Il Digital Omnibus on AI, parte integrante del pacchetto, propone di posticipare a dicembre 2027 l’entrata in vigore degli obblighi più stringenti per i sistemi ad alto rischio, estendendo al contempo alcune semplificazioni previste per le PMI anche alle Small Mid-Cap Companies. Questa dilazione temporale mira a consentire alle imprese di adeguarsi gradualmente ai nuovi requisiti, ma ha sollevato critiche da parte di chi teme un indebolimento delle tutele.

La dimensione geopolitica della privacy

La riforma si inserisce in un contesto di crescente competizione normativa globale.
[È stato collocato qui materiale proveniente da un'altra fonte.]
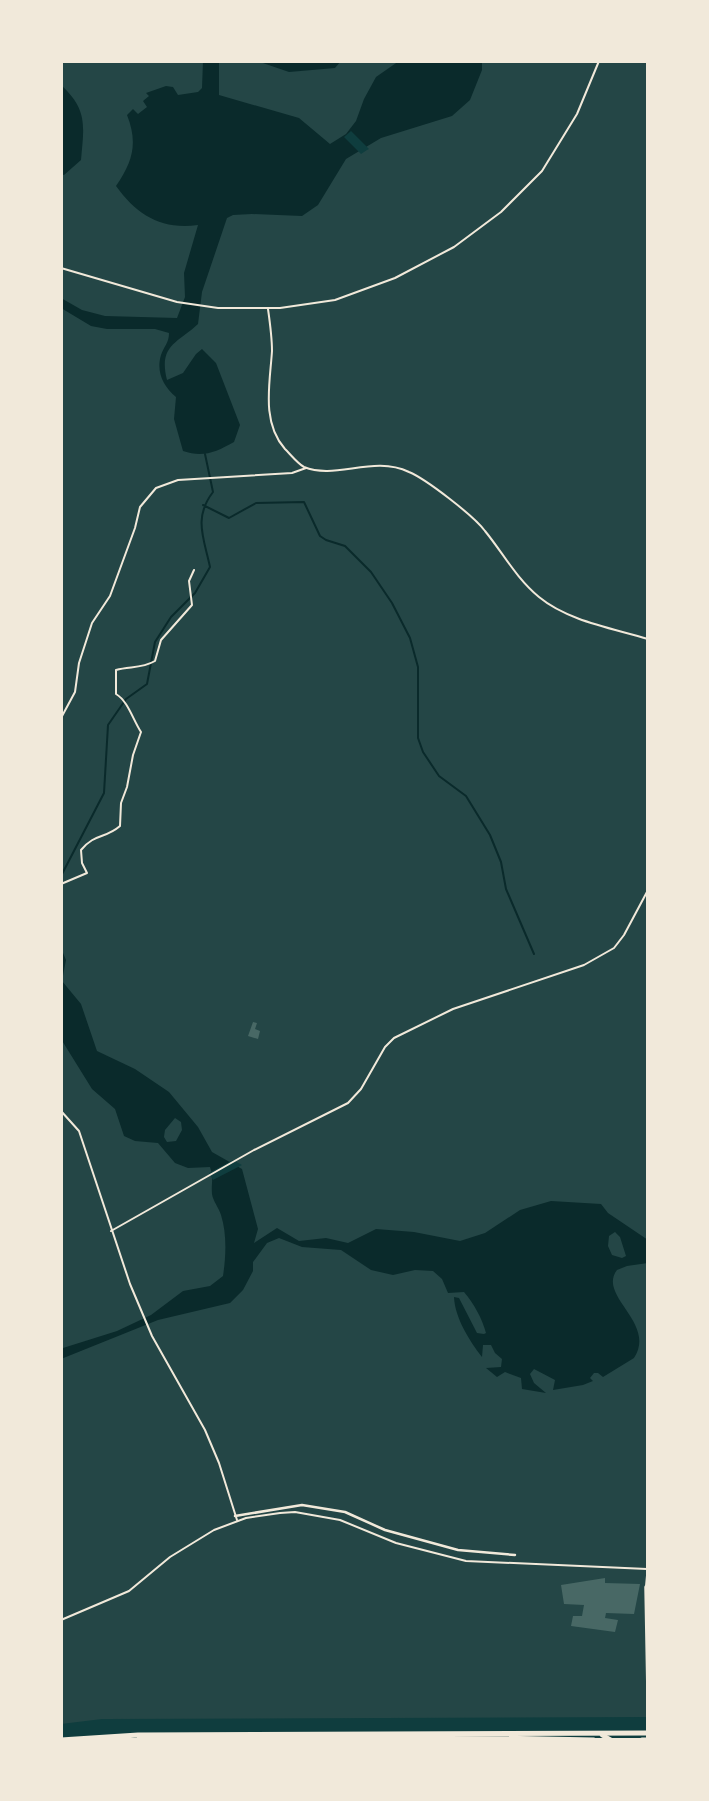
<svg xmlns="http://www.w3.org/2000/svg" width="709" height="1801" font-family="'Sofia Sans Condensed',sans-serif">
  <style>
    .green { fill: #244646 }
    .water { fill: #0a2a2b; fill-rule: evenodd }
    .pier { fill: #0f3d3e }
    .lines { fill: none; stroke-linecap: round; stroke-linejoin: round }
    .stream { stroke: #0a2a2b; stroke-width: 2 }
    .building { fill: #486865 }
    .path { stroke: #f1e9da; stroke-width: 2 }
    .service { stroke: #f1e9da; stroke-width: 2 }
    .pedestrian { stroke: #f1e9da; stroke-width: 2.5 }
    .minor { stroke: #f1e9da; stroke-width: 3.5 }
    .tertiary { stroke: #f1e9da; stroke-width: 4.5 }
    .secondary { stroke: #f1e9da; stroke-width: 5 }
  </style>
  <rect width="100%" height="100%" fill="#0f3d3e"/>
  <path class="green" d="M 61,61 L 648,61 L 648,1717 L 102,1719 L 61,1724 Z"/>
  <path class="water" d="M 203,61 L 219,61 L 219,95 L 299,118 L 330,144 L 346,134 L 356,121 L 364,99 L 376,77 L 399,61 L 482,61 L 482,70 L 470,100 L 452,116 L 381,138 L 346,159 L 318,205 L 302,216 L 252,214 L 233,215 L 227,218 L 202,292 L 198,324 C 178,343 158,345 167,380 L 183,373 L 196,354 L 202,349 L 216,363 L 240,425 L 234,442 C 216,452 203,458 183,451 L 174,419 L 176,397 C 163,386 156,372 161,355 C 164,346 169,343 169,333 L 155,329 L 107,329 L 91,326 L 61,308 L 61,298 L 82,310 L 105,316 L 177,318 L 185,297 L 184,273 L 198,225 C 161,230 137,215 116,186 C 133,161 138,143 127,115 L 133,109 L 138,114 L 147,107 L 143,101 L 149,96 L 146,93 L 166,86 L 173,87 L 178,95 L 198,92 L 202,88 Z
    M 257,61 L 341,61 L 335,68 L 289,72 Z
    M 61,85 C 88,110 84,126 81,160 L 64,175 L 61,174 Z
    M 61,948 L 66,960 L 62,981 L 81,1004 L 97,1051 L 135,1069 L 169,1092 L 198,1127 L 212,1152 L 242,1169 L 258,1229 L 254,1243 L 277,1228 L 299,1241 L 326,1238 L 348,1243 L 376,1229 L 414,1232 L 460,1241 L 485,1233 L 520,1210 L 551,1201 L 601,1204 L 608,1213 L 648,1240 L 648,1263 L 627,1266 L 617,1270 C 597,1296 657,1323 634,1358 L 603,1377 L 598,1373 L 594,1373 L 590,1378 L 593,1381 L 583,1385 L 553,1390 L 555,1380 L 534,1369 L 530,1374 L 534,1383 L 546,1393 L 522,1389 L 521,1378 L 505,1372 L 497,1377 L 486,1368 L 501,1367 L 502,1359 L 495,1353 L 491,1345 L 483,1345 L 482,1357 C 469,1340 455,1318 454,1297 L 459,1298 L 477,1333 L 484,1334 L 486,1333 C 482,1318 474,1304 464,1292 L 448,1293 L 442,1279 L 433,1271 L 415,1270 L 393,1275 L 371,1270 L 341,1250 L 302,1247 L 279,1238 L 267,1243 L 253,1262 L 253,1271 L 243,1290 L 230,1303 L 158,1320 L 61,1359 L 63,1348 L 117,1331 L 151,1315 L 183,1291 L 210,1286 L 223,1276 C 226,1256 227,1234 221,1215 C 219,1208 213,1201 212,1194 C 211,1183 214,1178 210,1167 L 188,1168 L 175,1163 L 158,1143 L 135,1141 L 124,1136 L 115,1109 L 92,1089 L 61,1039 ZM 175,1118 L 181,1122 L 182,1130 L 176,1141 L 167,1142 L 164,1137 L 165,1130 ZM 615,1232 L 620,1237 L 626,1256 L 622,1258 L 612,1255 L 608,1246 L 609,1236 Z"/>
  <path class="pier" d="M 351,131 L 369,149 L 367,150 L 361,154 L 344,137 Z
    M 233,1160 L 242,1165 L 213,1180 L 209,1173 Z"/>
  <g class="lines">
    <path class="stream" d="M 203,505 L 229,518 L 256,503 L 304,502 L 320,536 L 326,540 L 345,546 L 371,572 L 392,603 L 410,638 L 418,667 L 418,738 L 423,752 L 439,776 L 466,796 L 490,835 L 501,862 L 506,889 L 534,954
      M 61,876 L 104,793 L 108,725 L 126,699 L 147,684 L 155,642 L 171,617 L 195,593 L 210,567 C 204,538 193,518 213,492 L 205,454"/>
  </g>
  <path class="building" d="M 253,1022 L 257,1023 L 255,1029 L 260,1031 L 258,1039 L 248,1036 Z
    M 605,1578 L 605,1583 L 640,1584 L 634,1614 L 606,1613 L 605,1618 L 618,1620 L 615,1632 L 571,1626 L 573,1616 L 582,1616 L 584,1605 L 564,1604 L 561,1585 Z"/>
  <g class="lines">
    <path class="path" d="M 61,884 L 87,873 L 82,863 L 81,850 C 95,833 105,839 120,826 L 121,803 L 127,787 L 133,755 L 141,732 C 133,720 128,701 116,694 L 116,670 C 130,666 141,669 155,661 L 161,640 L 192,605 L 189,581 L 194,570"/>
    <path class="service" d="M 61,268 L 177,302 L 218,308 L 280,308 L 335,300 L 395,278 L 454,247 L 501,212 L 542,171 L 577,114 L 599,61
      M 268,309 C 270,323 272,337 272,351 C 270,383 261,422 285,449 C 290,454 298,464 304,467 C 336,480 373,455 409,472 C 426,479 474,516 485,531 C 503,553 516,578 539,597 C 568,621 612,628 648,639
      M 61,718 L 75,692 L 79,663 L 92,623 L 110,596 L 135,528 L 140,507 L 156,488 L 178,480 L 292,473 L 306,468
      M 61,1111 L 79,1131 L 130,1284 L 152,1336 L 205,1430 L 219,1463 L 237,1520
      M 111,1231 L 254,1150 L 348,1103 L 361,1089 L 385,1047 L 394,1038 L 453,1009 L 584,965 L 614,948 L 624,935 L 648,890
      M 646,1586 L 648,1565
      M 61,1620 L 129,1591 L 170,1557 L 214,1530 L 246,1518 L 280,1513 L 295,1512 L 340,1520 L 396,1543 L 466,1561 L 647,1569"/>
    <path class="pedestrian" d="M 235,1516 L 302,1505 L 345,1512 L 385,1530 L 458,1550 L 515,1555"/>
    <path class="minor" d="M 646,1587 L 648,1695"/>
    <path class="tertiary" d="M 602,1735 L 611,1740"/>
    <path class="secondary" d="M 61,1740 L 138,1735 L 648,1733
      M 138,1740 L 492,1738 L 594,1740
      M 642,1740 L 648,1740"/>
  </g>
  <rect width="709" height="1801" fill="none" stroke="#f1e9da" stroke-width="126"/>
</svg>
Mentre l’Europa ripensa il proprio modello, giurisdizioni come la California, il Brasile con la LGPD e l’India stanno elaborando framework privacy che, pur ispirandosi al GDPR, introducono varianti significative.

L’Unione Europea si trova di fronte a un dilemma strategico: mantenere il proprio primato come standard-setter globale in materia di protezione dati, rischiando però di imporre oneri che riducano la competitività delle imprese europee, oppure allinearsi a modelli meno stringenti, con il rischio di una corsa al ribasso nelle tutele. Il pacchetto Digital Omnibus rappresenta il tentativo di navigare tra questi due estremi, preservando i principi fondamentali del GDPR mentre ne modernizza l’architettura applicativa.
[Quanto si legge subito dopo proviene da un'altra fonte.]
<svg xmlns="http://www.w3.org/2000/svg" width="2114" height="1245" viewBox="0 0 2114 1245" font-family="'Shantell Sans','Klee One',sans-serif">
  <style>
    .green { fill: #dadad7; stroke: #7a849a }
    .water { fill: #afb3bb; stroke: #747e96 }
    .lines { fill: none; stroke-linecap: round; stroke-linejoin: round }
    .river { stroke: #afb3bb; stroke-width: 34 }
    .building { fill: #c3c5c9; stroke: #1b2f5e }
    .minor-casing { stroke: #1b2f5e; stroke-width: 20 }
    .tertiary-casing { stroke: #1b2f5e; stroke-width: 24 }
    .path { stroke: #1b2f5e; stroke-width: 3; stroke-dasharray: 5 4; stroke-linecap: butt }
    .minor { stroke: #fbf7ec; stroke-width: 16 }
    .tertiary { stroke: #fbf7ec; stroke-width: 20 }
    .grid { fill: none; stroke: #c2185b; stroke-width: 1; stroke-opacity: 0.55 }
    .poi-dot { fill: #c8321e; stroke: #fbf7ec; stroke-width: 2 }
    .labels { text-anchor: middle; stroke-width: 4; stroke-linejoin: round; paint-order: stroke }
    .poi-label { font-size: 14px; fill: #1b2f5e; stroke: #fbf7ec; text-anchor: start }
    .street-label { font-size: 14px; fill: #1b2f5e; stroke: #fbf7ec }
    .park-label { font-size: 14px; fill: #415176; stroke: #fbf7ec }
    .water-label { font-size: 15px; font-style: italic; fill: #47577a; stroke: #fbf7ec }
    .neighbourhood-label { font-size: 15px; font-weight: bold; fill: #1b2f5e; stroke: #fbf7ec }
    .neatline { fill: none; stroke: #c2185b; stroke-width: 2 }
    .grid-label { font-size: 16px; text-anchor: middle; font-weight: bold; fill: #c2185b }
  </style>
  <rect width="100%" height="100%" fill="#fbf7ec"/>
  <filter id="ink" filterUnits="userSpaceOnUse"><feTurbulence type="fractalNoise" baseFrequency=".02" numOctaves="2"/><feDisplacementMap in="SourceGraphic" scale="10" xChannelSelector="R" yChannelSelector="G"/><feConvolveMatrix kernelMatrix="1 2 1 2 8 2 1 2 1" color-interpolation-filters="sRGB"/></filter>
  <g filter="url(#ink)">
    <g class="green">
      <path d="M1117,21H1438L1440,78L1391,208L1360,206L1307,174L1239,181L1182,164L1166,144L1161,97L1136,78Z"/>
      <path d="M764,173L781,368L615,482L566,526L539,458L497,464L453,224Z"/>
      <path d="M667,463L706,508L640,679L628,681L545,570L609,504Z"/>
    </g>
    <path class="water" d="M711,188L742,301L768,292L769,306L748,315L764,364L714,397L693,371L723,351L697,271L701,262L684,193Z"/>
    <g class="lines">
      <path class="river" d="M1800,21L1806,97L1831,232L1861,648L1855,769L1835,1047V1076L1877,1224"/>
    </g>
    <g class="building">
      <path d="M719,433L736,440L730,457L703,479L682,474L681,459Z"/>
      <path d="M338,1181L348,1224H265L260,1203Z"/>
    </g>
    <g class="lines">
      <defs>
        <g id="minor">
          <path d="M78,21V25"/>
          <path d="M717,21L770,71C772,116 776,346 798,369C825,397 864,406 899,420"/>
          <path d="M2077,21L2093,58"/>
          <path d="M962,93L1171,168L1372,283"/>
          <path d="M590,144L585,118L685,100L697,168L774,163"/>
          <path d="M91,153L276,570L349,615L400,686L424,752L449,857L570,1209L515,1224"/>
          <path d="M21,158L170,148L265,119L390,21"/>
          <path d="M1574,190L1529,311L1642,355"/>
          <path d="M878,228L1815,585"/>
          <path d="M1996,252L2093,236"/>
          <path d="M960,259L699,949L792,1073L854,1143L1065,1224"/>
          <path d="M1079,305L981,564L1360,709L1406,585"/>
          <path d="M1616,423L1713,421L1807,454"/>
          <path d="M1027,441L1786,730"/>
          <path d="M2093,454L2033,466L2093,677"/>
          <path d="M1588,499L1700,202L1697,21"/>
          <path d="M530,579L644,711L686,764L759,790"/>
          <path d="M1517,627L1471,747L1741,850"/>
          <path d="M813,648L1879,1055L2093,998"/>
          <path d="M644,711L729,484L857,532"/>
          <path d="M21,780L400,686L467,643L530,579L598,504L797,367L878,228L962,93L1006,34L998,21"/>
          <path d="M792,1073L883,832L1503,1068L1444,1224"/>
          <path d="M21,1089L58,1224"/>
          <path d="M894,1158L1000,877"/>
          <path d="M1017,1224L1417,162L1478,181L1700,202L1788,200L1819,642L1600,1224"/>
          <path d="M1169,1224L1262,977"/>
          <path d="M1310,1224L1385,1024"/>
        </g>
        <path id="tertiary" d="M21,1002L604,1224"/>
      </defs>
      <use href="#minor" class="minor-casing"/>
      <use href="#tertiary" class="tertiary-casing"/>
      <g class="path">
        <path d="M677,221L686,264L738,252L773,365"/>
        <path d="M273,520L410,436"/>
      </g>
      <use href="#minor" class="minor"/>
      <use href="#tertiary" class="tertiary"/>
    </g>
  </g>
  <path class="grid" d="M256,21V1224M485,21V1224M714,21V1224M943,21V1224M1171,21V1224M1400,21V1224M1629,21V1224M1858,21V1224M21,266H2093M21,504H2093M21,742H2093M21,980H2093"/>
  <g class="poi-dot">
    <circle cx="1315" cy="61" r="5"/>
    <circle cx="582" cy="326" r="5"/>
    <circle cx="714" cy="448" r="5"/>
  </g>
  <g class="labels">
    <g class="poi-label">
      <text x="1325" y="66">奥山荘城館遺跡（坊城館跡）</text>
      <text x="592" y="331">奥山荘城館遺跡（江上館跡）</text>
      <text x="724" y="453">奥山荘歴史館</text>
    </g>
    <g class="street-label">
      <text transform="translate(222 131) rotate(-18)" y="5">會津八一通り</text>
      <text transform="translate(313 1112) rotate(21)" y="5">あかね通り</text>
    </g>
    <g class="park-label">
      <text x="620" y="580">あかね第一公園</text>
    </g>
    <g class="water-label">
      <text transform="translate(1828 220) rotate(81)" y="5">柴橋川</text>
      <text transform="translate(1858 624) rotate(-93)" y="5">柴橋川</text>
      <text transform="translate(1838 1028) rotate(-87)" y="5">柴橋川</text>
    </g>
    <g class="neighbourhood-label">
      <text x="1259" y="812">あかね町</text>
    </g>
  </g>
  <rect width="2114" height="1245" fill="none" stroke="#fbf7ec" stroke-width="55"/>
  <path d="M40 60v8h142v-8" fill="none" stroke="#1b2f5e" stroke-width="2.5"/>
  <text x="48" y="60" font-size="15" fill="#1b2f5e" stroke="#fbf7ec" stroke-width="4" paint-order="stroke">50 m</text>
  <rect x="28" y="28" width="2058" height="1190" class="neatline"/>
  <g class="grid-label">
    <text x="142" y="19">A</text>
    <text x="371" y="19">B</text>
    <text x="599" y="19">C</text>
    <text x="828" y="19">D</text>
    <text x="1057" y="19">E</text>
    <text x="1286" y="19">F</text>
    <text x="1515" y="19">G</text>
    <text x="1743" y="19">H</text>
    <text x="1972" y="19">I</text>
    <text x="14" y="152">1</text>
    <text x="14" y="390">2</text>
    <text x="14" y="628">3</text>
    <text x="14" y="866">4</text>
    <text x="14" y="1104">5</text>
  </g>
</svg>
I prossimi passi del percorso legislativo

La proposta della Commissione seguirà la procedura legislativa ordinaria, con l’esame da parte del Parlamento Europeo e del Consiglio dell’Unione Europea. È previsto che le negoziazioni sui traguardi interinali (trilogue) inizino nella primavera 2026, con l’obiettivo di raggiungere l’adozione finale entro la metà dell’anno.

Esiste tuttavia la possibilità di un’accelerazione qualora il Parlamento decida di applicare la procedura d’urgenza prevista dall’articolo 170 del suo Regolamento interno, come già avvenuto per precedenti pacchetti omnibus. In tal caso, l’adozione potrebbe avvenire già nel primo trimestre 2026.

Parallelamente, la Commissione ha avviato una consultazione pubblica sul Digital Fitness Check, aperta fino al 16 marzo 2026, per raccogliere osservazioni sull’interazione tra le diverse normative digitali europee e sul loro impatto cumulativo sulle imprese. I risultati confluiranno in un rapporto atteso per il primo trimestre 2027.

Conclusioni: la privacy come infrastruttura democratica

La proposta di riforma contenuta nel Digital Omnibus trascende la dimensione meramente tecnico-giuridica per investire questioni di natura costituzionale. La protezione dei dati personali, come riconosciuto dall’articolo 8 della Carta dei Diritti Fondamentali dell’UE, costituisce un diritto fondamentale autonomo e un prerequisito per l’esercizio effettivo di altre libertà: espressione, associazione, autodeterminazione politica.

Semplificare non significa necessariamente depotenziare. Se correttamente implementata, la riforma potrebbe paradossalmente rafforzare l’effettività delle tutele, eliminando quegli elementi di complessità che oggi generano compliance formale priva di sostanza. Il consenso informato diventa significativo solo quando l’utente dispone degli strumenti cognitivi e tecnici per comprenderlo ed esercitarlo; la proliferazione di banner incomprensibili ha invece prodotto una desensibilizzazione collettiva che frustra gli obiettivi stessi del legislatore.

Il successo dell’iniziativa dipenderà dalla capacità delle istituzioni europee di resistere alle pressioni per trasformare la semplificazione in deregolamentazione, e dalla vigilanza attiva della società civile nel monitorare l’implementazione delle nuove norme. Come ha osservato l’European Digital Rights Initiative (EDRi), il problema non è il rulebook europeo, ma la sua effettiva applicazione: “se la Commissione dedicasse alla enforcement la stessa energia che impiega per ridimensionare le regole, non staremmo discutendo di semplificazione”.

In questo senso, il Digital Omnibus non è un punto di arrivo ma l’apertura di un nuovo capitolo nel dibattito europeo sulla governance dei dati, che richiederà il contributo di tutti gli stakeholder per tradursi in un effettivo progresso nella tutela dei diritti digitali.